Consider some of the customs that we know of and still practice in certain families and communities and how they add an extra layer of meaning and excitement to the basic observance of the mitzvot. One such custom is eating kreplach (small pockets of dough with a meat filling hidden inside) on erev Yom Kippur, Hoshanah Rabbah and Purim. Each one of these days doesn’t appear to be a holiday on the surface, as melachah (manual labor) is permitted, but we know that each one has a festive nature “hidden” within. Each one is also a day of harsh judgment where we ask for mercy and compassion. Kreplach also symbolize that just as the meat is covered by the dough, so should strict justice be covered by compassion.
Another custom relates to whether or not to decorate in honor of Shavuot. In many communities, people would decorate their homes and shuls with flowers and greenery on Shavuot to recall the abundance of flora on Har Sinai at the Giving of the Torah. Lithuanian Jews, following the opinion of the Vilna Gaon, refused to decorate, as it was the custom of non-Jewish houses of worship to adorn sanctuaries with flowers.
Each community had its own special tunes and melodies for the davening that would tug at the heartstrings of the people and awaken their souls to the mood and kavanah of the prayer and the essence of the day it defined. In Frankfurt, they had thirty different tunes for Kaddish—a different melody to permeate the spirit of each holiday and special Shabbos throughout the year.

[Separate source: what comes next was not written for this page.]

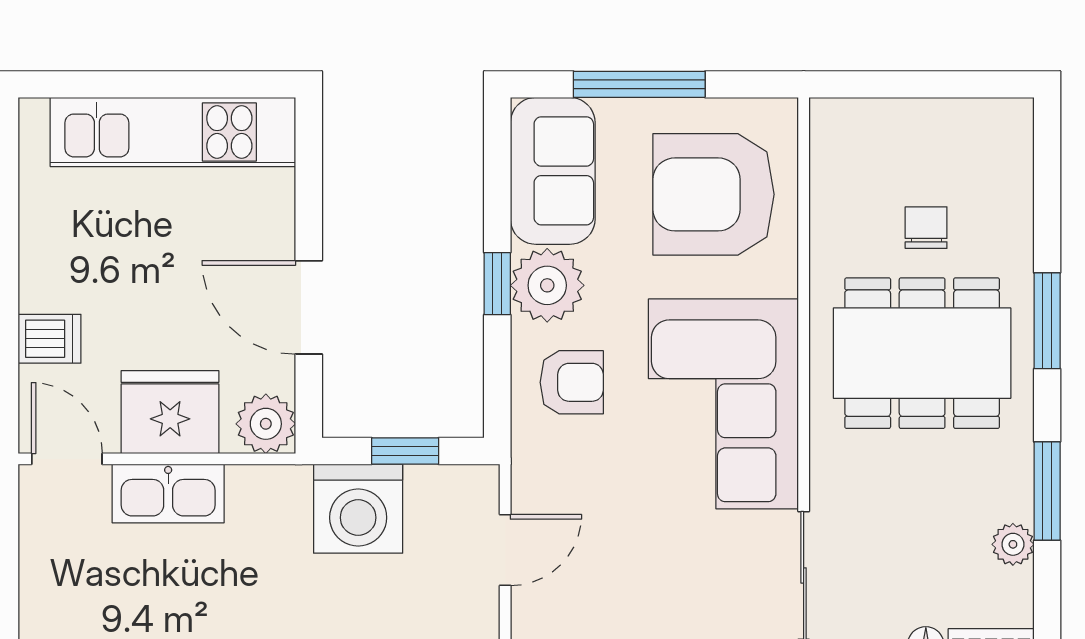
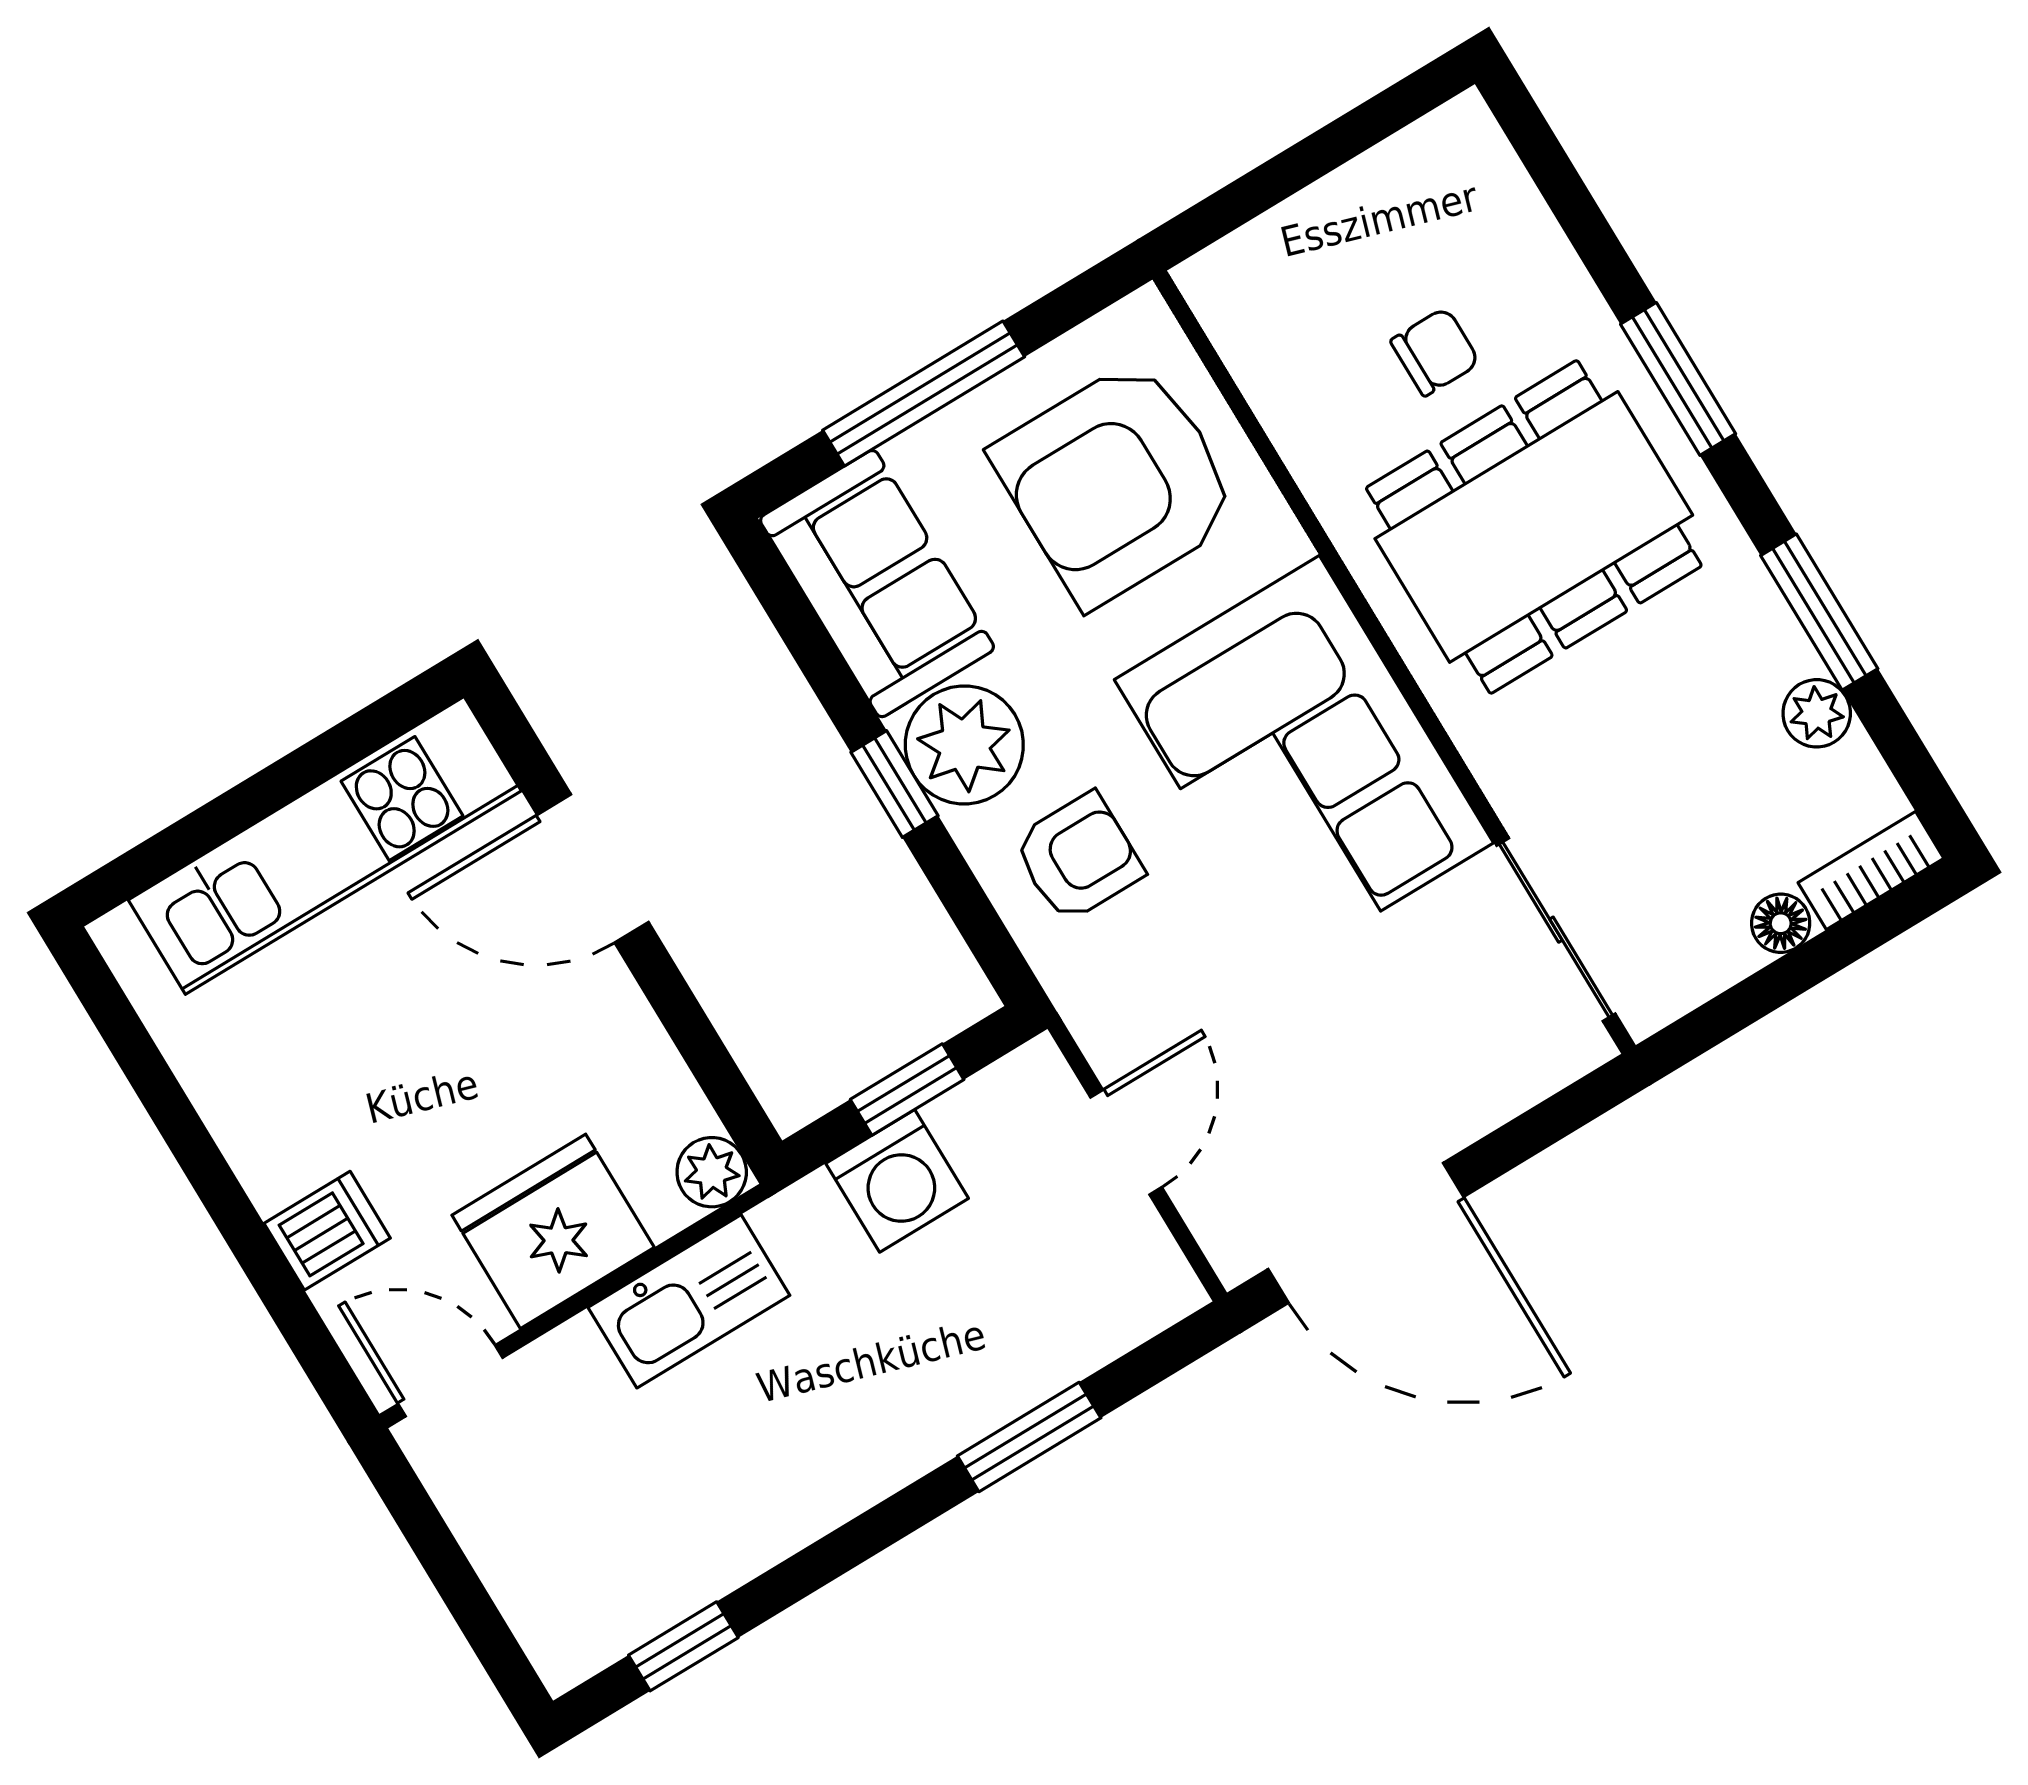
chair: (926, 228) -> (1435, 352), turned 90
door: (309, 307) -> (593, 869), moved
plant: (266, 424) -> (712, 1172), width x0.73, depth x0.73
kitchen sink: (168, 494) -> (689, 1301), moved
washing machine: (358, 509) -> (897, 1181), width x0.73, depth x0.73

There were minhagim in educational practices, such as when and what a young child begins to learn. There were minhagim for all of the lifecycle events—births, a bris, a pidyon haben, bar mitzvah celebrations, weddings, funerals and how to observe a yahrtzeit. Psychologists have stressed how important rituals and customs are to an individual’s upbringing; the familiarity, the positive associations and the inherent meaning make indelible impressions that last into adulthood. Hearing a certain melody or eating a specific food can generate very positive and powerful emotional responses within people years down the road. Fortunately, we have maintained some minhagim, and they are a dynamic part of our communal and familial practices. But many of the customs that were unique to specific communities have been lost, and sadly, a piece of that community’s heritage has been lost along with it.

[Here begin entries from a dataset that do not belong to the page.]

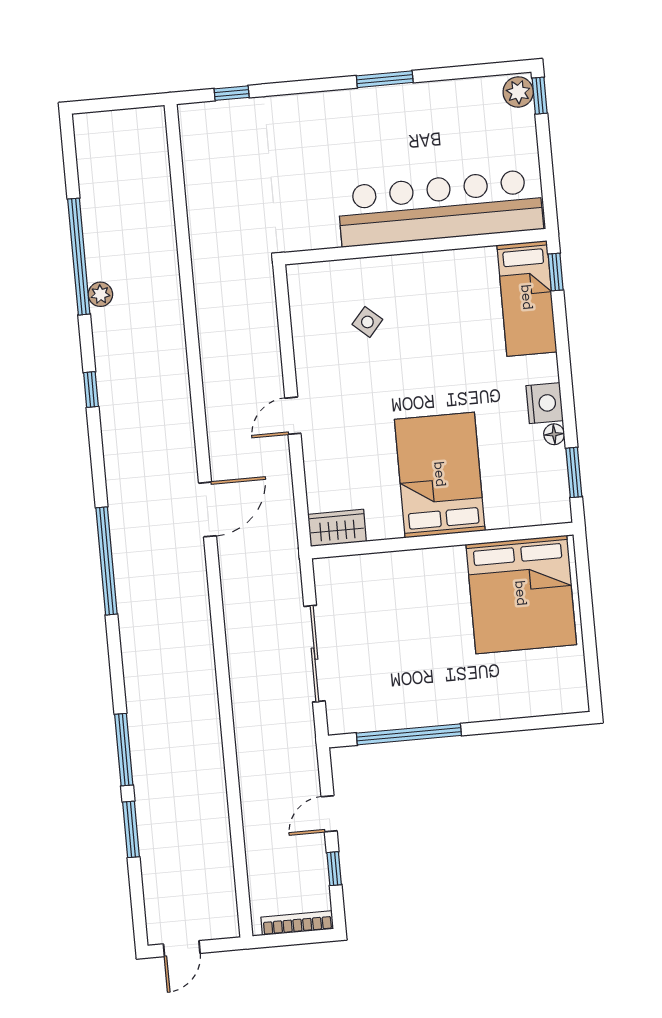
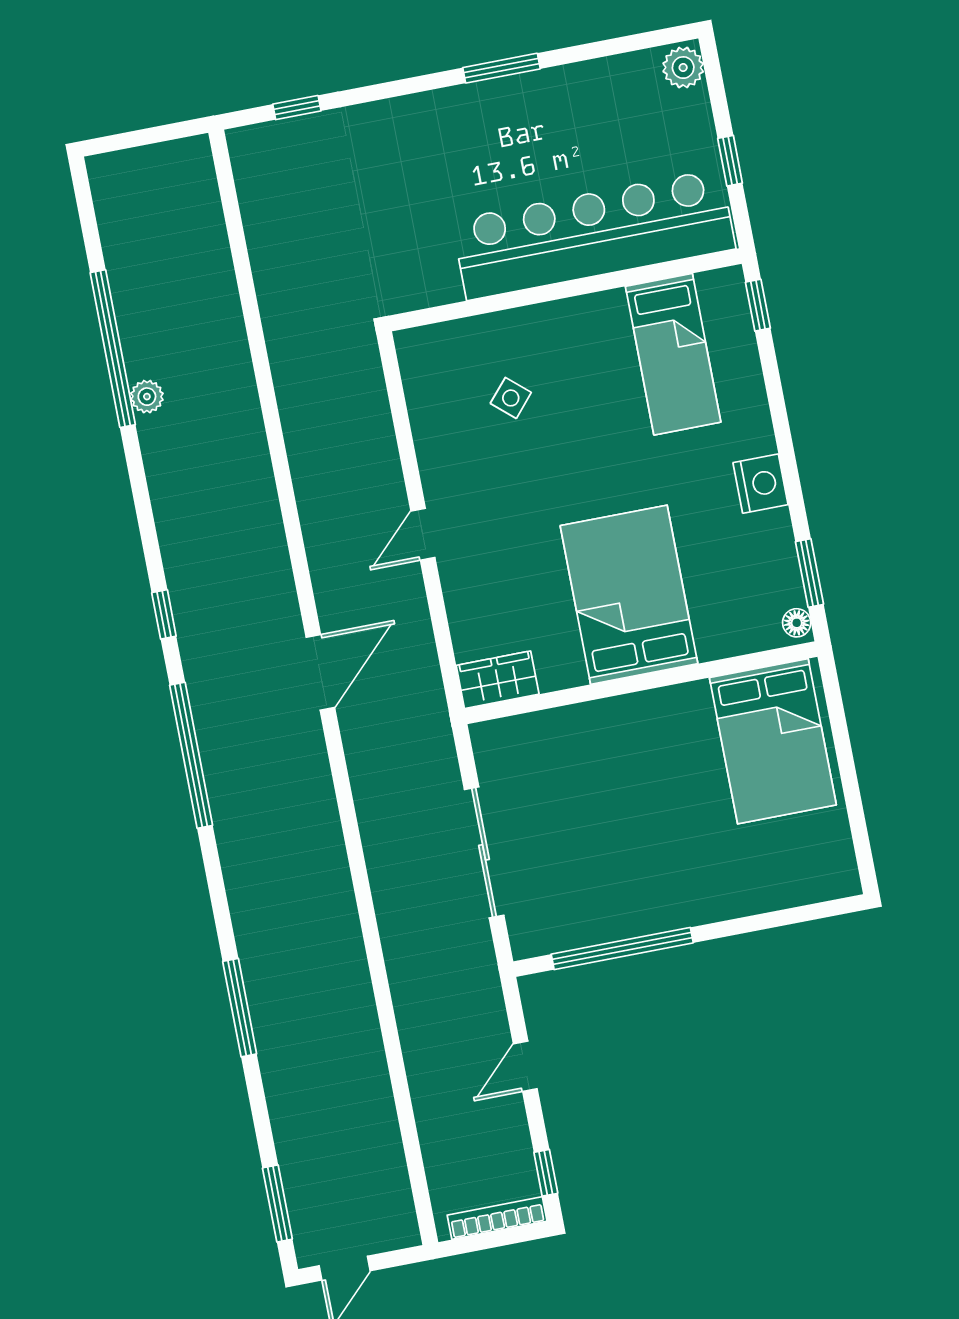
window: (540, 96) -> (730, 161), moved
bed: (527, 298) -> (673, 354), moved
window: (91, 390) -> (164, 614), moved
floor lamp: (554, 434) -> (797, 623), moved
bed: (521, 594) -> (773, 741), width x0.73
window: (131, 829) -> (277, 1203), moved
window: (334, 869) -> (546, 1173), moved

As the twilight of the last Holocaust survivors looms, we must consider the legacy the survivors will inevitably leave behind. Their stories of endurance and loss are well preserved, but the histories of the communities they came from and the unique expressions of Jewish practice they embodied are in danger of dying out. Like the Maharil long ago, who saw the importance of cherishing and perpetuating the beauty of communities that were destroyed, we too need to compile, at least figuratively, our own book of minhagim, and renew the traditions from the towns and villages our own families are from. The Holocaust should never be forgotten, but neither should it be survivors’ sole legacy. We can reassure them that the history they singularly keep alive won’t be forgotten. We should take every opportunity now, before it is too late, to ask our ancestors about the glorious communities they came from, that we ourselves descend from, and we should adopt in our own families the meaningful customs that expressed the heart and soul of Judaism for centuries. We owe it to the survivors to not let the legacy of their communities die, we owe it to ourselves and, most profoundly, we owe it to our children who deserve a piece of the tapestry of Jewish experience that will add an immeasurable richness to their lives as Jews.